Strengths and limitations
There are a number of strengths associated with this study. First our identified rates of probable depression in mothers, fathers, and both mother and fathers are consistent with other research on rates of depression in these groups [
13,
53,
87]. Second, this is one of the first papers to examine the relative influences of the four patterns of probable parental perinatal depression on children’s behaviour. Third, the large sample offers the opportunity to undertake robust statistical modelling as well as consider the impact of probable depression in an uncommon situation, when both mothers and fathers have probable depression. Our ability to detect this difference may be due to our large sample size. Finally, the data set was relatively complete, with very little missing data. For demographic and descriptive variables, missing data ranged from 0 to 1.73% with the exception being fathers’ stress, with 10.1%. Results associated with this variable could be interpreted with more caution.

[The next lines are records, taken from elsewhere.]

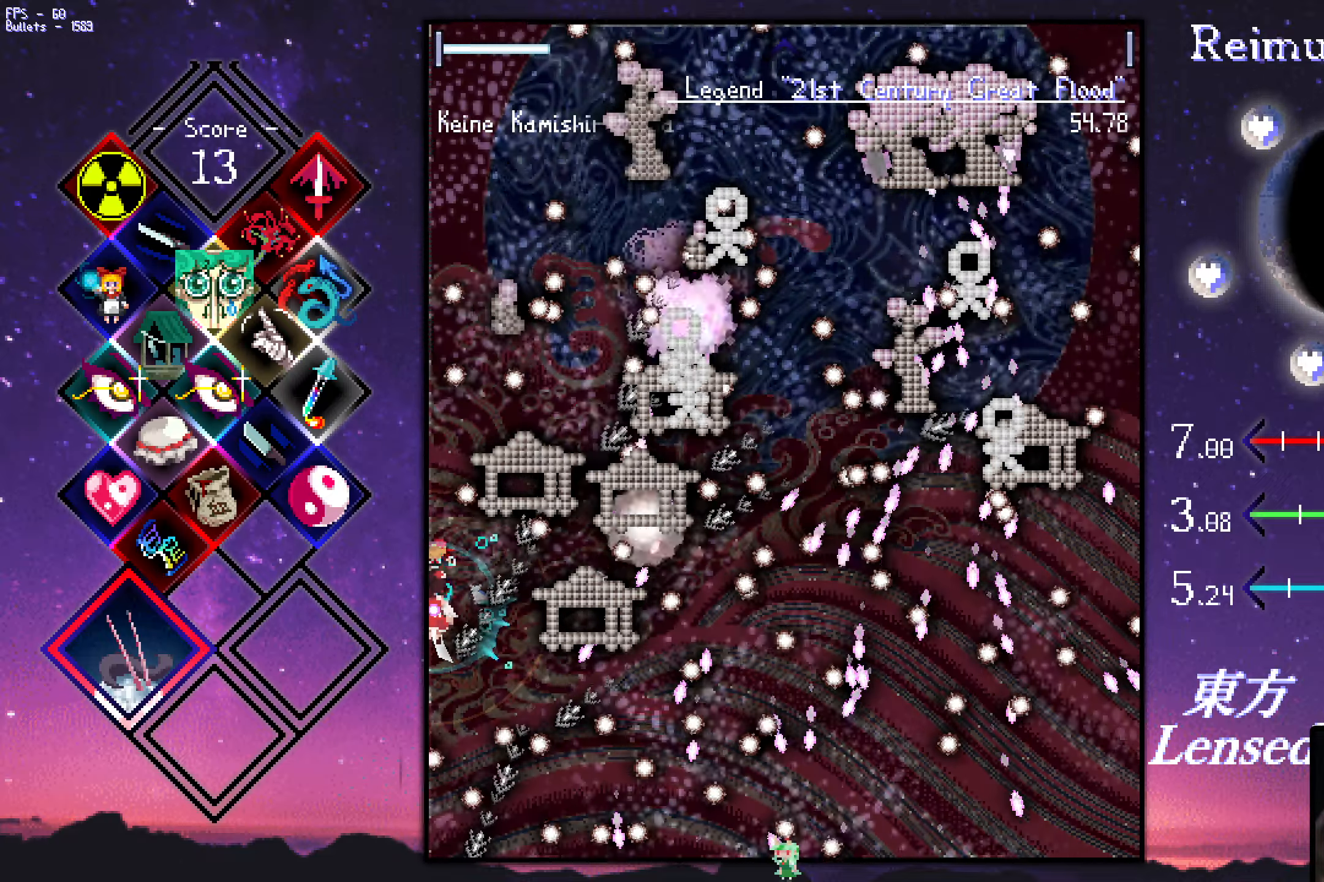
{"dt_ms": 500, "keys": ["shift"], "events": [[183, "down", "down"], [383, "left", "down"], [433, "down", "up"], [433, "left", "up"]]}
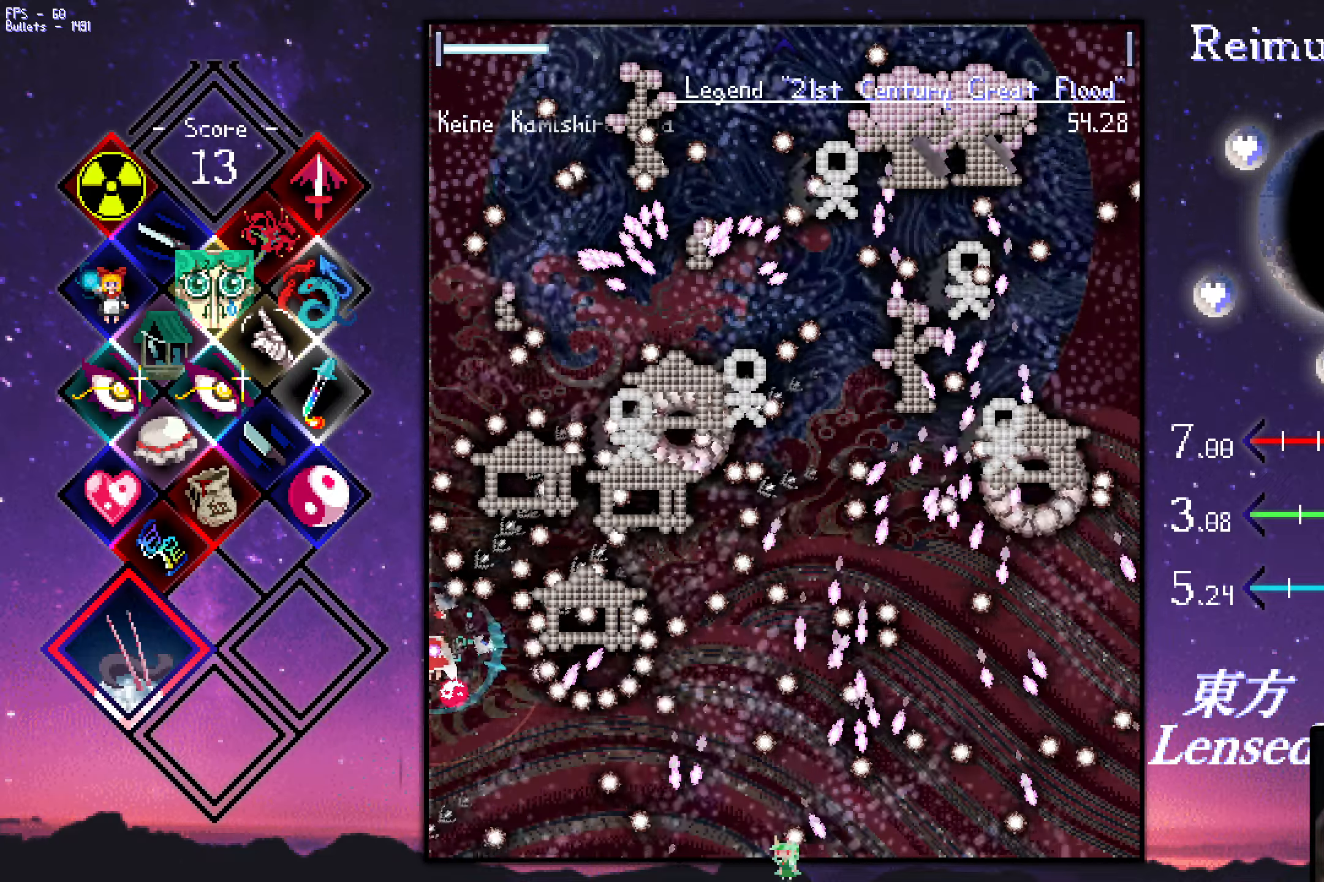
{"dt_ms": 500, "keys": ["down"], "events": [[167, "down", "down"], [217, "shift", "up"]]}
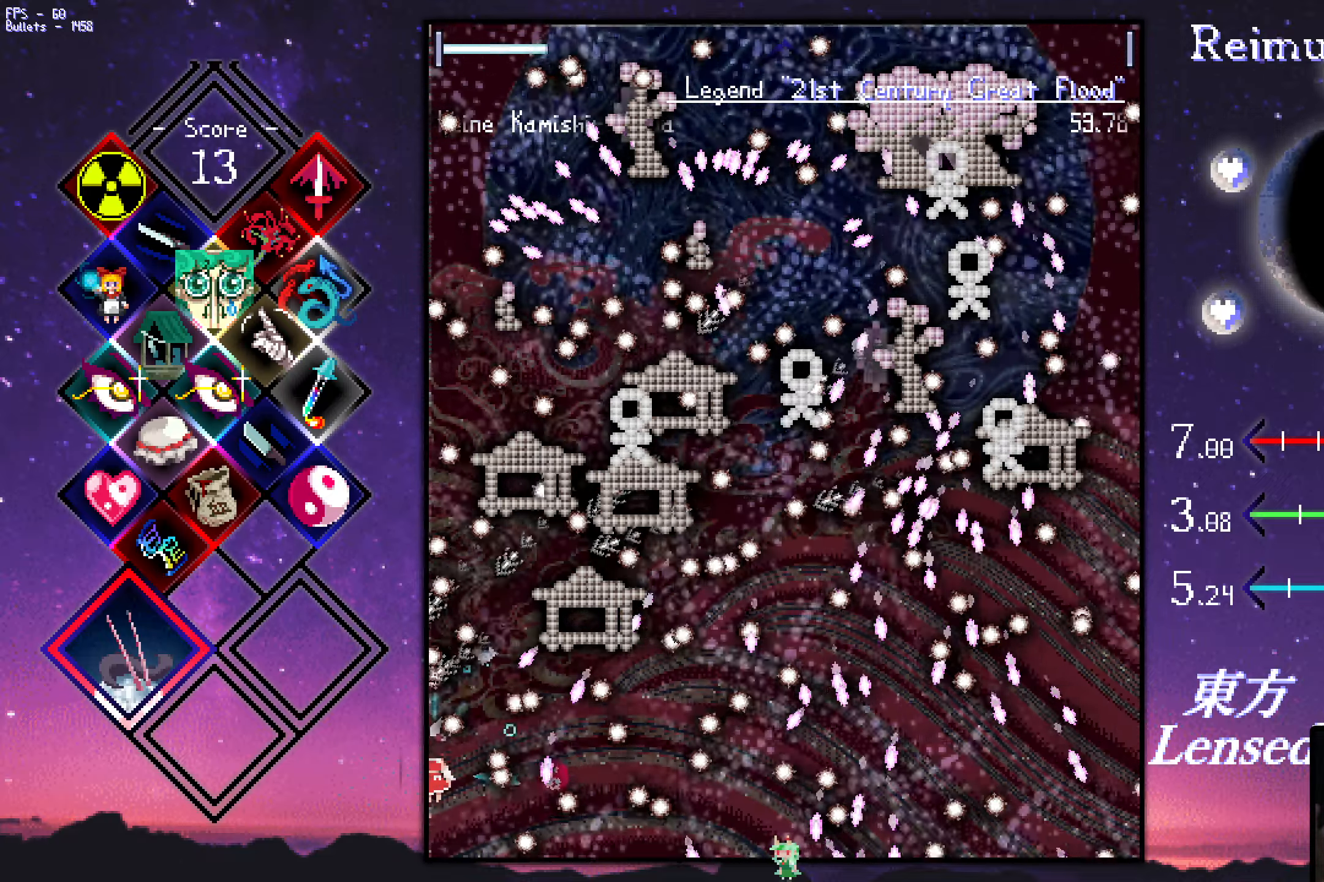
{"dt_ms": 500, "keys": ["shift"], "events": [[50, "down", "up"], [50, "shift", "down"], [433, "right", "down"], [483, "right", "up"]]}
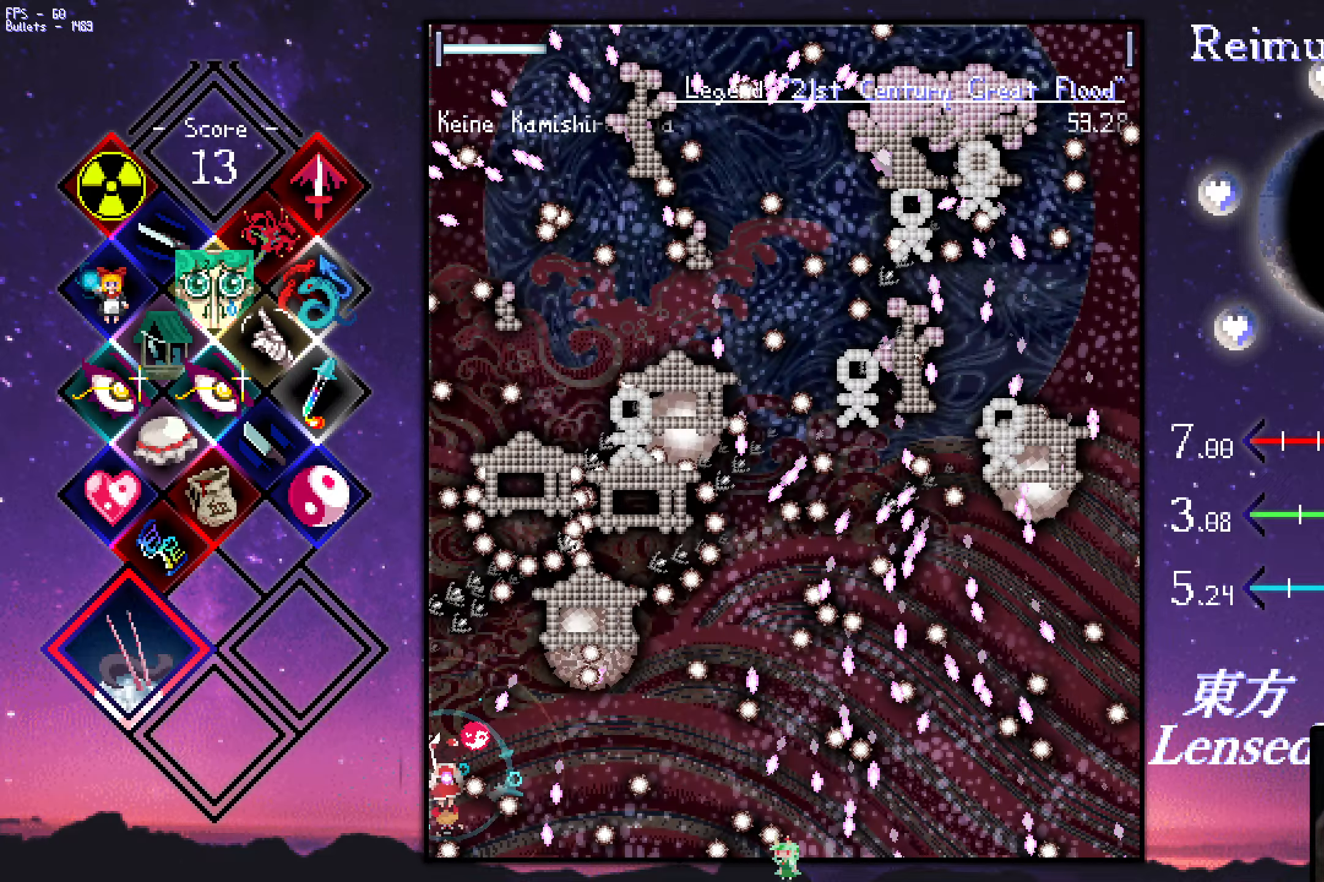
{"dt_ms": 500, "keys": ["shift"], "events": [[67, "right", "down"], [167, "down", "down"], [317, "shift", "up"], [350, "down", "up"], [350, "shift", "down"], [500, "right", "up"]]}
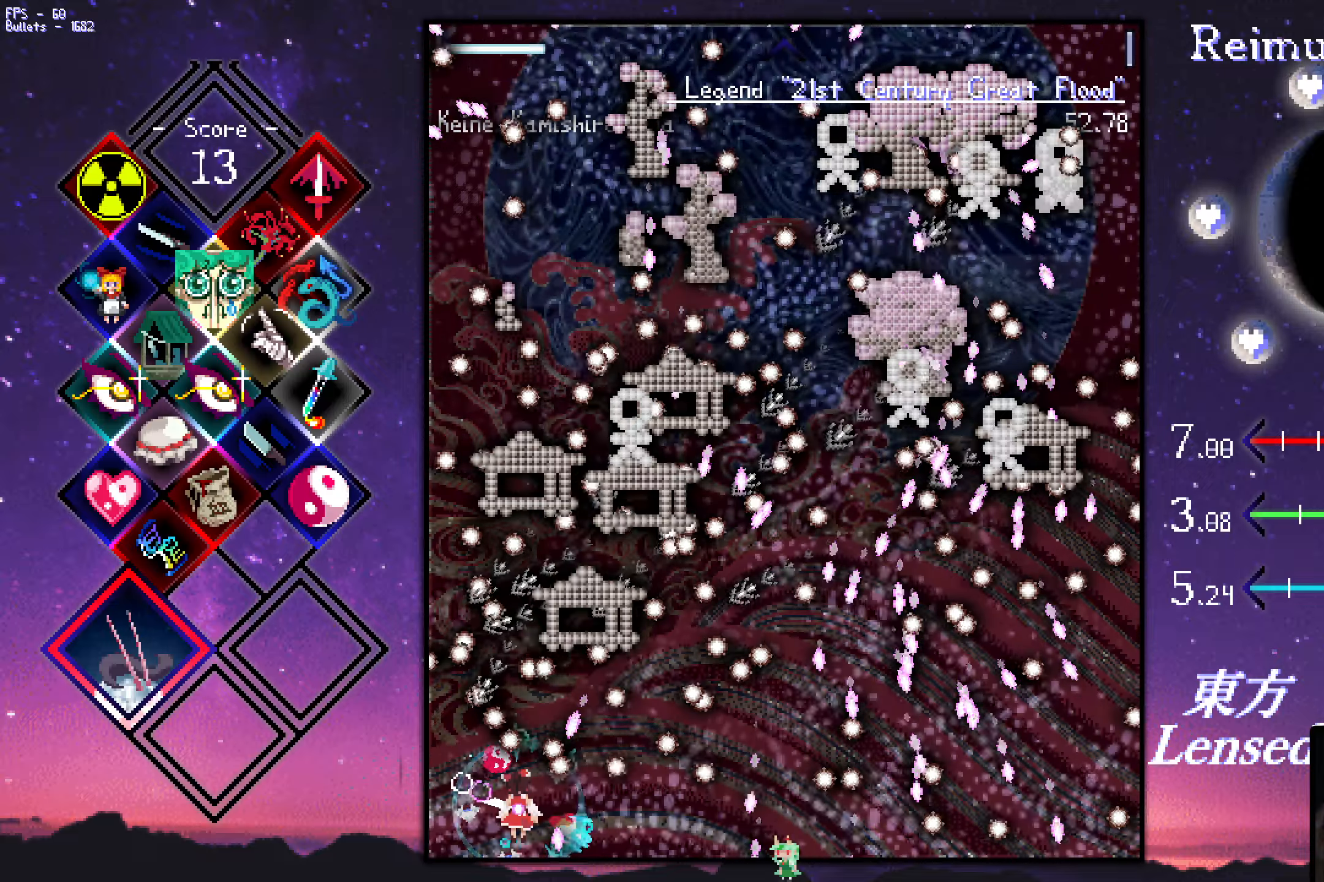
{"dt_ms": 500, "keys": ["down", "right", "shift"], "events": [[100, "down", "down"], [100, "right", "down"], [234, "down", "up"], [234, "shift", "up"], [334, "shift", "down"], [484, "down", "down"]]}
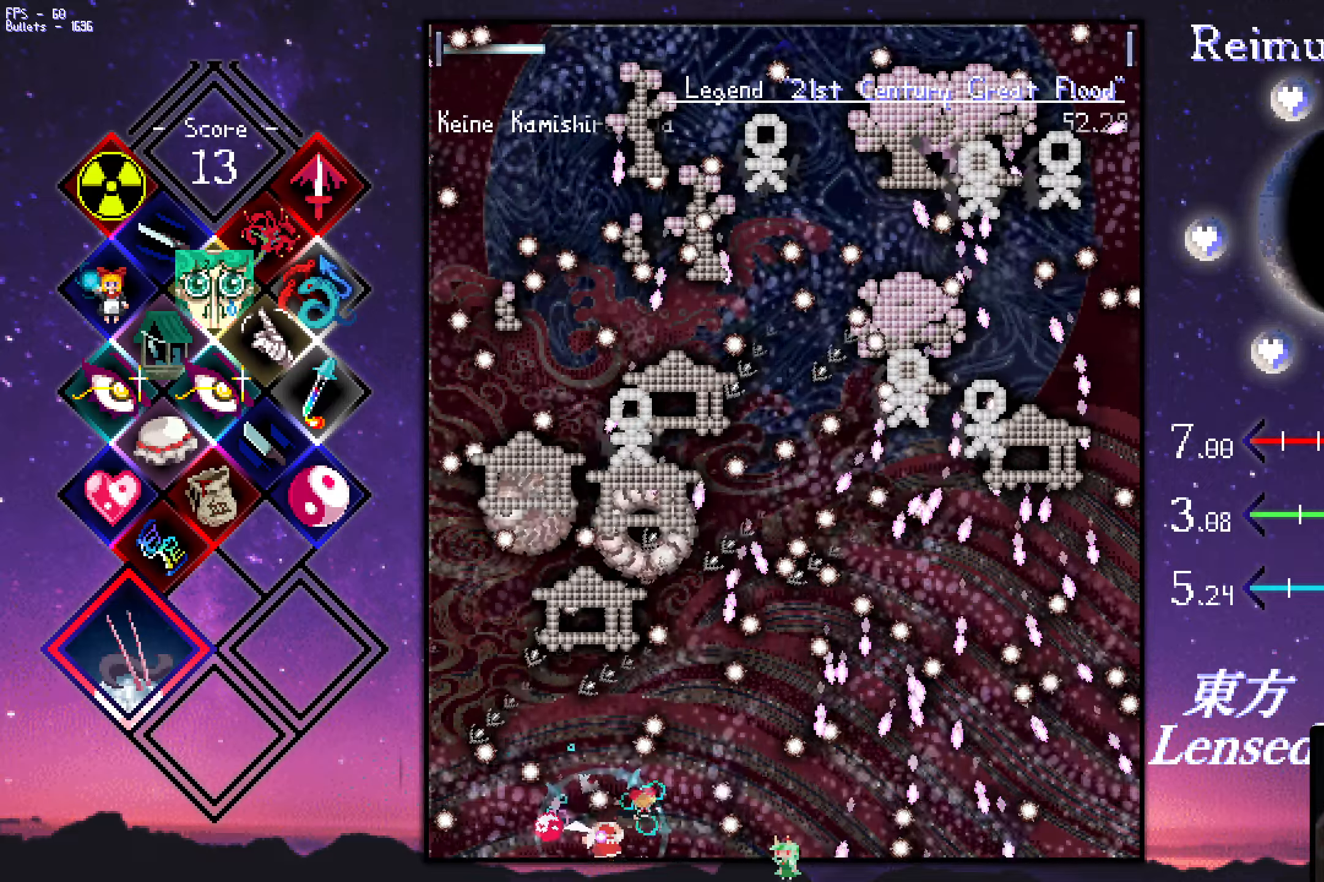
{"dt_ms": 500, "keys": ["shift"], "events": [[17, "down", "up"], [67, "shift", "up"], [117, "down", "down"], [117, "shift", "down"], [167, "right", "up"], [217, "down", "up"], [450, "right", "down"], [500, "right", "up"]]}
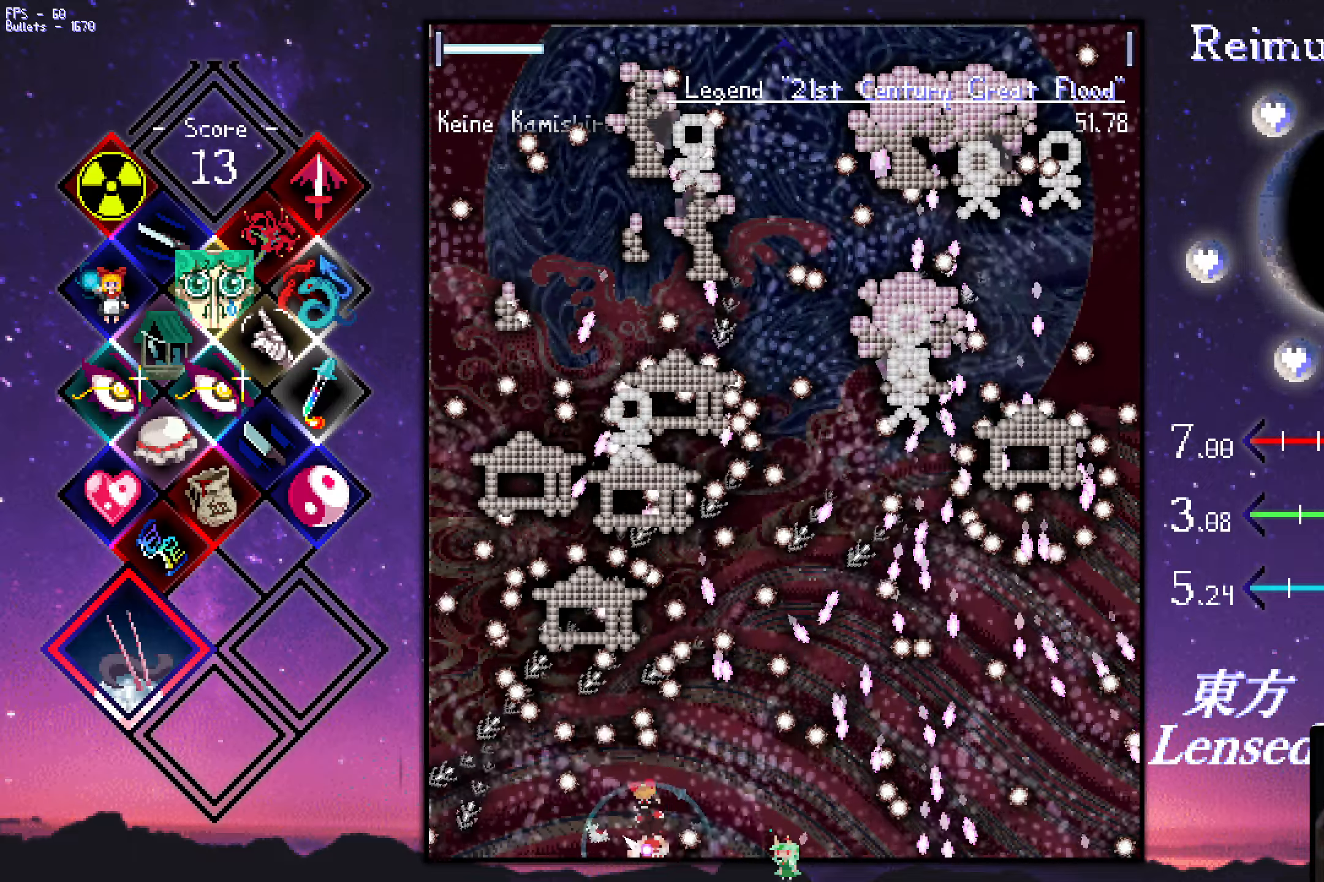
{"dt_ms": 500, "keys": ["right", "shift"], "events": [[50, "right", "down"], [150, "right", "up"], [200, "right", "down"], [284, "right", "up"], [484, "right", "down"]]}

One issue that limits the conclusions that can be drawn from this paper is that the sociodemographic characteristics of the APrON cohort tend towards higher education and higher income; thus, findings are appropriately generalizable to similar, higher income, higher education families. Second, the self-report EDS does not diagnose depression, thus our findings are more likely generalizable to low-risk, non-clinical samples. Third, there was no prerequisite for mothers to be in remission of probable depression to report on child behavior. Accordingly, maternal report biases with regard to children’s internalizing and externalizing behaviours could have resulted. Fourth, the stability of the predictor of perinatal depression was low with 2.21% of mothers and 4.10% of fathers depressed across all time points. Thus, it is likely that some children were exposed to only depression prenatally, and others only postnatally. Fifth, the data from this community sample were necessarily skewed toward low risk of behavioural problems, resulting in very few children who scored above clinical cut-offs for the behavioural outcomes, with only 6 and 11 children in internalizing behaviours and 16 and 13 children in externalizing behaviours at 2 and 3 years respectively. Finally, while statistically significant, the pragmatic value of the findings is unclear. For example, on the measure of externalizing behaviour, possible scores range from 0 to 72. The presence of concurrent perinatal depression increased the children’s scores, on average, by 1.65 points, from 4.71 to 6.36. Thus, the clinical significance of the findings is difficult to judge.